Tech Is Hard

Credibility = Talent x Years of experience + Proven hardcore accomplishment

Tag Archives: code

Re-key Your PHP Array with array_reduce


How much PHP code is dedicated to looping through an array of arrays (rows), comparing a search value against each row’s “column” of that name? Tons. What about re-indexing the array using the search column, so we can directly access the rows by search value?

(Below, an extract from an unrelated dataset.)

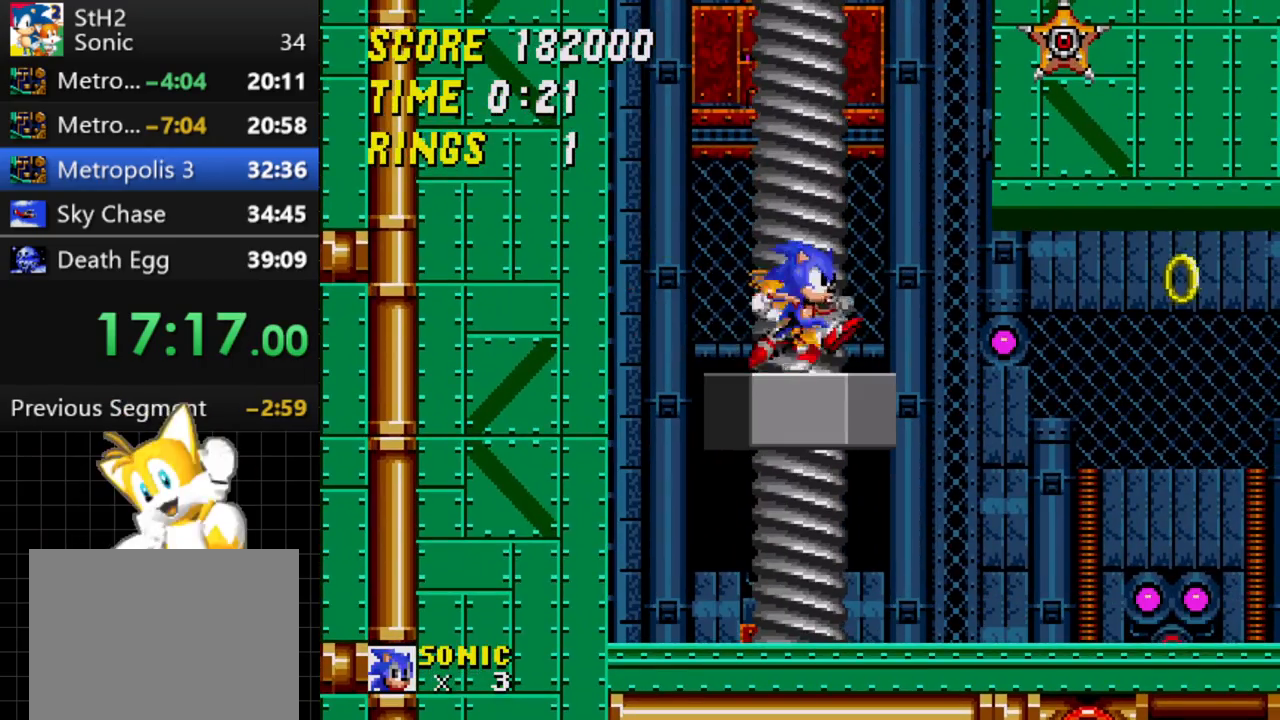
{"buttons": ["DPAD_DOWN"], "events": [[183, "DPAD_DOWN", "down"], [267, "A", "down"], [300, "B", "down"], [317, "A", "up"], [350, "C", "down"], [367, "B", "up"], [417, "C", "up"]]}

Here’s a reducing function:

function keyBy ($reduced, $row) {
    $keyname = $reduced ['key'];
    $reduced ['data'] [$row [$keyname]] = $row;
    return $reduced;
}

The most important thing to keep in mind is the desire to obtain one value accumulated from an array. Inside keyBy, $reduced holds that value. The reduction works by accepting the currently reduced value and returning it with any updates you want. keyBy is extremely powerful because it will let me re-index an array of arrays using any column. Since an initial value for $reduced is required, I decided to make use of that argument to pass an arbitrary key name. To prevent any clashes with the data keys, I separated ‘key’ from ‘data’ in $reduced.

To “reduce” an array of rows into a direct-access array, I call keyBy by passing it to array_reduce, with the initial argument indicating which key to index by.

$customers = array (
	array ('id'    => 121, 'first' => 'Jane',	'last'  => 'Refrain'),
	array ('id'    => 290, 'first' => 'Bill',	'last'  => 'Swizzle'),
	array ('id'    => 001, 'first' => 'Fred',	'last'  => 'Founder')
);

$customersByLastName = array_reduce ($customers, "keyBy", array ('key' => 'last'));

print_r ($customersByLastName);
print $customersByLastName ['data']['Founder']['first'];

Array (
  [key] => last
  [data] => Array (
    [Refrain] => Array (
      [id] => 121
      [first] => Jane
      [last] => Refrain)

    [Swizzle] => Array (
      [id] => 290
      [first] => Bill
      [last] => Swizzle)

    [Founder] => Array (
      [id] => 1
      [first] => Fred
      [last] => Founder)
  )
)

Fred

Isn’t that an incredibly small amount of code that gets rid of a lot of code? If the array is searched more than once, it quickly becomes extremely efficient.

World’s Most Efficient Implementation of Discrete Timers in PHP


Well it may not be THE most efficient, but it’s pretty close. I’ve seen a lot of timer code in my time, and it always looks too elaborate for what it needs to do. After all, if I’m using timers then I’m probably very concerned about how long things take — I don’t want to add much overhead to track it. I came up with this code during an important project to allow me to record how long certain functionality was taking.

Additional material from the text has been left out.